The fragile devil takes the tank with the child away from her, hooks it back up to the altar, and the artificial light returns. “We should go. There is a lot to think about,” he mutters.
Tears cling to Rae’s eyelids. She has sacrificed repeatedly to keep love. Alls he wanted was a constant state of connection that enlightens the heart. And what did she get?
The chance to become some messiah?
As she follows him back to their room, she bows her head and listens to the silence outside of their footsteps. A barely audible hum comes from the other side of the wall. Is it the energy source he was talking about?
No–It’s something else. It’s the sound of life still breathing.
They continue walking.
Once more, the fragile devil shackles her. He tosses the keys around a nail in the wall.
Pushed to her limit, she hits the ground and screams. “Is this your idea of a cruel joke?”
A part of her wishes it was.
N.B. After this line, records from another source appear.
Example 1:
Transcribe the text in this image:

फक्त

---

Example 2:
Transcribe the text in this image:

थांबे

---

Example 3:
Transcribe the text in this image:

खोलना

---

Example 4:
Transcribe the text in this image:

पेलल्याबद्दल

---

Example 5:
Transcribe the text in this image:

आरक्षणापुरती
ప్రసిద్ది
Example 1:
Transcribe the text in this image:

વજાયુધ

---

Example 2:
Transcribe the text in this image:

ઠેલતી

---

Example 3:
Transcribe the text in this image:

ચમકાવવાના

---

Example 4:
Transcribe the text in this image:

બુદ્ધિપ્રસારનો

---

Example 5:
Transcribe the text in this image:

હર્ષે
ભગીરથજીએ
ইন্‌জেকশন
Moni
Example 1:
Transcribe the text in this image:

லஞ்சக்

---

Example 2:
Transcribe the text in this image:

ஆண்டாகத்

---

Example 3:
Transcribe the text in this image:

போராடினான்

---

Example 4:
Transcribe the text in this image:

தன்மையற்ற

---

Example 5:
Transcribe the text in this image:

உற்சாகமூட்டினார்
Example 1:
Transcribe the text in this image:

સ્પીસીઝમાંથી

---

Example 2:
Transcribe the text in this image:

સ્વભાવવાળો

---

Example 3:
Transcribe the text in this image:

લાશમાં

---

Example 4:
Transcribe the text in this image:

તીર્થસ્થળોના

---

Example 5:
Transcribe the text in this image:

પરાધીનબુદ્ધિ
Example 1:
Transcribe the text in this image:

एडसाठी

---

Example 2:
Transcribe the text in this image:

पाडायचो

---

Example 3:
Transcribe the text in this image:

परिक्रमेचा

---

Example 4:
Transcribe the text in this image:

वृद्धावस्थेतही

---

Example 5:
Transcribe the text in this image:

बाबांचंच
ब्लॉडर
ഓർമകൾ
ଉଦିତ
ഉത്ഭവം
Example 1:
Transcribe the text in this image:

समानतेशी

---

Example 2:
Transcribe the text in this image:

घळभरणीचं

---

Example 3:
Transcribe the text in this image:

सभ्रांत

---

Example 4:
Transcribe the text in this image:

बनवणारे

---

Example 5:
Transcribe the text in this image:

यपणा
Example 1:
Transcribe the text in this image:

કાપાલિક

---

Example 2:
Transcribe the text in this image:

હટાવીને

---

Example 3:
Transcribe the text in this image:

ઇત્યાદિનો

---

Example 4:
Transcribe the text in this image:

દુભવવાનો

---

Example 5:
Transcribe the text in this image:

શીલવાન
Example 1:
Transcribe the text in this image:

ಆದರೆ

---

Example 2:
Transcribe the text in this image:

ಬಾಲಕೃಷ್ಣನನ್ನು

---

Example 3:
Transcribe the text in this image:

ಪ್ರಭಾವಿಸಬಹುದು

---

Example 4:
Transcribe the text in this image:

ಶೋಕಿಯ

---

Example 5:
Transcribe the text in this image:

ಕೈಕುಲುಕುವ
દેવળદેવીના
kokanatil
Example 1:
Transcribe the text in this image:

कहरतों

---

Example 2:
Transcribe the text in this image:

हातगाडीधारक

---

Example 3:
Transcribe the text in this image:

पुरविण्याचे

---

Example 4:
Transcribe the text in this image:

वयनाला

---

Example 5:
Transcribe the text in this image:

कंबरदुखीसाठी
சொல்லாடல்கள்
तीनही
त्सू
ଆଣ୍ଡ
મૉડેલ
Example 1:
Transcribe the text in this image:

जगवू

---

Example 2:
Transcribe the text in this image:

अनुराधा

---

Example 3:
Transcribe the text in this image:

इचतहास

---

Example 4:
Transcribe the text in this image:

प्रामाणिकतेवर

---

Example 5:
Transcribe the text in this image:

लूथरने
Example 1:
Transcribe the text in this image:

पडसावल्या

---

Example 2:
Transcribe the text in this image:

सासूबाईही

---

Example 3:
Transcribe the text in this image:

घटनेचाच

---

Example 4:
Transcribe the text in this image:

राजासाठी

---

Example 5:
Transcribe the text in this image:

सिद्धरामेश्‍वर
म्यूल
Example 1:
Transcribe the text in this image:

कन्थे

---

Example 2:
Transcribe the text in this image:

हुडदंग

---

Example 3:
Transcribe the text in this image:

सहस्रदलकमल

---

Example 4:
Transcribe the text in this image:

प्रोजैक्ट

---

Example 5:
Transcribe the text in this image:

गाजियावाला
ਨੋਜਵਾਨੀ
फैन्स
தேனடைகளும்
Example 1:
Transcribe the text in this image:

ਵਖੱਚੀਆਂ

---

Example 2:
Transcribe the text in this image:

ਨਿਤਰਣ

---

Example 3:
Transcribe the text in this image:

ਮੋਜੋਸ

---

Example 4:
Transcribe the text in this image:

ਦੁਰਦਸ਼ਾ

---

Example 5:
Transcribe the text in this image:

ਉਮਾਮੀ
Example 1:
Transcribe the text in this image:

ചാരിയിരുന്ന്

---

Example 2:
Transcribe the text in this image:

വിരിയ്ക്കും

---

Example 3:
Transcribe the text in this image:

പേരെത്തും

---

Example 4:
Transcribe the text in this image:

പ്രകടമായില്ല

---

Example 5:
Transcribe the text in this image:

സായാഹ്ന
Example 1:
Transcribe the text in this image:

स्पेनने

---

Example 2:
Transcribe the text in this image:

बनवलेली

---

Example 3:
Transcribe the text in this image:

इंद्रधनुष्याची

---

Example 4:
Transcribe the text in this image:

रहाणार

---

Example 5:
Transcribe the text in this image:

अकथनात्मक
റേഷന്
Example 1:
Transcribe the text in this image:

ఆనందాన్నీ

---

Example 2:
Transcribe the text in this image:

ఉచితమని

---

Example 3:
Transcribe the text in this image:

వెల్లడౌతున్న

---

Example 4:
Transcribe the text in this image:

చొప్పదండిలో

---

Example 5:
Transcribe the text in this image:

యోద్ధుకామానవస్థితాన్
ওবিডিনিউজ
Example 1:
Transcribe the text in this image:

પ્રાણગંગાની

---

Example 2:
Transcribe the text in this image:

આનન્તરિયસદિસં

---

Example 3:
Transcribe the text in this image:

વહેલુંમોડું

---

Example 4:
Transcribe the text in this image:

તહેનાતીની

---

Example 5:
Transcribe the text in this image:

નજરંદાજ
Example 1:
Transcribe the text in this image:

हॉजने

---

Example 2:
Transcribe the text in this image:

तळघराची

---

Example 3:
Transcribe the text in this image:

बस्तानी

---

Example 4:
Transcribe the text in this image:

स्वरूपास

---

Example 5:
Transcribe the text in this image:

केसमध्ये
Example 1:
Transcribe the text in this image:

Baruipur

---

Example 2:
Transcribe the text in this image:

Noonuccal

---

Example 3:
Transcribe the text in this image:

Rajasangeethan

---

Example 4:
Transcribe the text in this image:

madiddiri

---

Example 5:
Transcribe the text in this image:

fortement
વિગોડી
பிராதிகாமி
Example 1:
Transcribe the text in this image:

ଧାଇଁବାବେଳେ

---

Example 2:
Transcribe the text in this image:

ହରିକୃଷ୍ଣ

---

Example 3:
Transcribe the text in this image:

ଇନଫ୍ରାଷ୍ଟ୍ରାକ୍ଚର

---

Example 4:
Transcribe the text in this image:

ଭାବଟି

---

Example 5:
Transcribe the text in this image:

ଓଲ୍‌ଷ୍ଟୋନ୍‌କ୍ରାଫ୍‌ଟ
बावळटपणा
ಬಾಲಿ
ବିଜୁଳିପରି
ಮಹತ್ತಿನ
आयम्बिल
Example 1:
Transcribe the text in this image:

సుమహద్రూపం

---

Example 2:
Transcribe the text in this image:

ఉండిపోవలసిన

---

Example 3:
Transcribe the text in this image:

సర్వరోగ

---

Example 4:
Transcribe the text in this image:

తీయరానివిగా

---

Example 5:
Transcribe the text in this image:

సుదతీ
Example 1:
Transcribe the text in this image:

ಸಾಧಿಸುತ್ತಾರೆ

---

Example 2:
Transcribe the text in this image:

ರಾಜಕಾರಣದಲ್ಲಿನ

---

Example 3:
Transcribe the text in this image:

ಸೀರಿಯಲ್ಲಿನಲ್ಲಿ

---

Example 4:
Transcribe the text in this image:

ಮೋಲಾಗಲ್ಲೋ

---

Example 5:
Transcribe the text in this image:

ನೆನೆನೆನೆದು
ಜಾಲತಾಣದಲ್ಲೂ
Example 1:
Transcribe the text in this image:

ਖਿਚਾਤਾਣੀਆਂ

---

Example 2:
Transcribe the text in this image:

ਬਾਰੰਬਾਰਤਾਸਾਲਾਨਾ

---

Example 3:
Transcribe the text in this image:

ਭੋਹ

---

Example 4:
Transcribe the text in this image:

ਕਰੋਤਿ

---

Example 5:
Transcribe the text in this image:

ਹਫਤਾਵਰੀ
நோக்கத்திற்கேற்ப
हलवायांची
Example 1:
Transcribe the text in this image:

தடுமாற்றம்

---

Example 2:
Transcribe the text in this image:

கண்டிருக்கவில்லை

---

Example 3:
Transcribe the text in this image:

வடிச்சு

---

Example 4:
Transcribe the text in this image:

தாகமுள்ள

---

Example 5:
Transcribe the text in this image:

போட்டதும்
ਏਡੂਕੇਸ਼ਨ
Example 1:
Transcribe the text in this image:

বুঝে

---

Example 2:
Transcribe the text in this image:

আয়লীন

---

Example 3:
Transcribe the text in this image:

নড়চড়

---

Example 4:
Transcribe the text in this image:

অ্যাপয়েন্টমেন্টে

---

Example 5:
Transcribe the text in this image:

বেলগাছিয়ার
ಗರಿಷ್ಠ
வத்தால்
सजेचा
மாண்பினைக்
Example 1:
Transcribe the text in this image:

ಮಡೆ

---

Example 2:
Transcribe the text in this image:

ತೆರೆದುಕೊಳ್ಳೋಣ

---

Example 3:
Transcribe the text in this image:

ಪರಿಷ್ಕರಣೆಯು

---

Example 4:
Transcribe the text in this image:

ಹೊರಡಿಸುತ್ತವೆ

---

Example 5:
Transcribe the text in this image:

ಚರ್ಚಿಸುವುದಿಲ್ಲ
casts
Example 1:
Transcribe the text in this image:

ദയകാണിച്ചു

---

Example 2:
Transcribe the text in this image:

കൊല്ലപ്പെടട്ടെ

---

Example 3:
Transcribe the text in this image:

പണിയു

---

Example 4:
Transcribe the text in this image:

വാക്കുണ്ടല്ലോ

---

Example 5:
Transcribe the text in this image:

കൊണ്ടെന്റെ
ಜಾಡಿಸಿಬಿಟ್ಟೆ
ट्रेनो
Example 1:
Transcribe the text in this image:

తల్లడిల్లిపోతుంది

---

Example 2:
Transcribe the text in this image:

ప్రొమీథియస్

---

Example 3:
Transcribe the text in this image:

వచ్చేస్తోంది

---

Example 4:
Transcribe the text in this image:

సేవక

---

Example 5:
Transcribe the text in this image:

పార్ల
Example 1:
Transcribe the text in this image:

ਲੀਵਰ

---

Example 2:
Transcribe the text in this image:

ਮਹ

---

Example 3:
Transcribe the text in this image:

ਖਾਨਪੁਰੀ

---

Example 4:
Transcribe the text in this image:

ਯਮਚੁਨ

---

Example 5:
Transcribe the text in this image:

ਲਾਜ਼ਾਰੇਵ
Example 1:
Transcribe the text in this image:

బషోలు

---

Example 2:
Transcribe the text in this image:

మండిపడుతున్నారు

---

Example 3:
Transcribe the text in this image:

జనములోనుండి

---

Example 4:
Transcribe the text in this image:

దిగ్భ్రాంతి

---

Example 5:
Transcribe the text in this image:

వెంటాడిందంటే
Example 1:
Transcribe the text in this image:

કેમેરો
But it’s not. She was born to a world that wanted to break her. This shit is par for the course.
From birth, they gave her a death sentence. She never had a chance at winning this.
The devil lights a candle near the ouroboros statue. He stares, mesmerized.
“What is it?” she asks.
He remains silent and motionless.
“I asked you a question. What is the statue?” she asks. “It looks like a gravestone.”
He turns back to her. “Tomorrow, I will ready the synthesis tank. You will degenerate there under my supervision and care. When the extinction comes, I want to be the first one to feel it. The power of the Alpha-Omega.”
“You’re insane,” she cries.
His hand lands around her wrist. Squeezing, he says, “Fate is no shallow madman. Fate is the code of the cosmos. There is no escape.”
There is no fate that cannot be surmounted by scorn.
She lowers her voice. Fighting isn’t worth the loss of energy. “Please, let me see my family again. One more time. Please.”
The fragile devil keeps a candle lit for one moment. His eyes shine bright red with golden sparkles reflecting from the statue. “We lose them to time,” he says. “Think of me as a preacher. I will help you get through the terror of death. It will be painless.”